───── TASK INPUTS
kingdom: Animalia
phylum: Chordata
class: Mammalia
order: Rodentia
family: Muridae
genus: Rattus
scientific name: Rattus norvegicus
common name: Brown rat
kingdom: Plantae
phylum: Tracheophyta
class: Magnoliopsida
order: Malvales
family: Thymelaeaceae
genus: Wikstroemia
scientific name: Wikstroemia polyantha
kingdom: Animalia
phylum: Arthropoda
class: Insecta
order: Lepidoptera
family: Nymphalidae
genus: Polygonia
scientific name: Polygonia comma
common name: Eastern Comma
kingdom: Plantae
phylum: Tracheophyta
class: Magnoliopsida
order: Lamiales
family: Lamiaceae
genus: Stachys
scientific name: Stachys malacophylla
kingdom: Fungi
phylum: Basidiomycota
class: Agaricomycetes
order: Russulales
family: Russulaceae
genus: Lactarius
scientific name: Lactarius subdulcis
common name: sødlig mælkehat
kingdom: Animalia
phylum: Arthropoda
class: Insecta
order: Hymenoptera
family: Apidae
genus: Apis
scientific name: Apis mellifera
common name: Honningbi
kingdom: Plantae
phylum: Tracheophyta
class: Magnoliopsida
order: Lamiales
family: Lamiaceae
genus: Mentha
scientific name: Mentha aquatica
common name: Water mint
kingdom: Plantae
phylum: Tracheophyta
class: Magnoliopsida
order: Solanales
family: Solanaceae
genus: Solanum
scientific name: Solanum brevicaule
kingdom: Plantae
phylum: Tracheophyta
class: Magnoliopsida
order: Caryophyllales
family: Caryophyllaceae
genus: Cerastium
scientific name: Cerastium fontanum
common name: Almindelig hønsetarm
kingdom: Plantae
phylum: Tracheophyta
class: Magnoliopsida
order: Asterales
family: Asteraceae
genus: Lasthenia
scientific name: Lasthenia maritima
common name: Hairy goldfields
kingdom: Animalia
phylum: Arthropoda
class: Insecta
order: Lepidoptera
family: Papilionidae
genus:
──────────
▶ [DIRECTION]
Copy every line of the rows above word for word, in the same order.

▶ [FINAL RESULT]
kingdom: Animalia
phylum: Chordata
class: Mammalia
order: Rodentia
family: Muridae
genus: Rattus
scientific name: Rattus norvegicus
common name: Brown rat
kingdom: Plantae
phylum: Tracheophyta
class: Magnoliopsida
order: Malvales
family: Thymelaeaceae
genus: Wikstroemia
scientific name: Wikstroemia polyantha
kingdom: Animalia
phylum: Arthropoda
class: Insecta
order: Lepidoptera
family: Nymphalidae
genus: Polygonia
scientific name: Polygonia comma
common name: Eastern Comma
kingdom: Plantae
phylum: Tracheophyta
class: Magnoliopsida
order: Lamiales
family: Lamiaceae
genus: Stachys
scientific name: Stachys malacophylla
kingdom: Fungi
phylum: Basidiomycota
class: Agaricomycetes
order: Russulales
family: Russulaceae
genus: Lactarius
scientific name: Lactarius subdulcis
common name: sødlig mælkehat
kingdom: Animalia
phylum: Arthropoda
class: Insecta
order: Hymenoptera
family: Apidae
genus: Apis
scientific name: Apis mellifera
common name: Honningbi
kingdom: Plantae
phylum: Tracheophyta
class: Magnoliopsida
order: Lamiales
family: Lamiaceae
genus: Mentha
scientific name: Mentha aquatica
common name: Water mint
kingdom: Plantae
phylum: Tracheophyta
class: Magnoliopsida
order: Solanales
family: Solanaceae
genus: Solanum
scientific name: Solanum brevicaule
kingdom: Plantae
phylum: Tracheophyta
class: Magnoliopsida
order: Caryophyllales
family: Caryophyllaceae
genus: Cerastium
scientific name: Cerastium fontanum
common name: Almindelig hønsetarm
kingdom: Plantae
phylum: Tracheophyta
class: Magnoliopsida
order: Asterales
family: Asteraceae
genus: Lasthenia
scientific name: Lasthenia maritima
common name: Hairy goldfields
kingdom: Animalia
phylum: Arthropoda
class: Insecta
order: Lepidoptera
family: Papilionidae
genus:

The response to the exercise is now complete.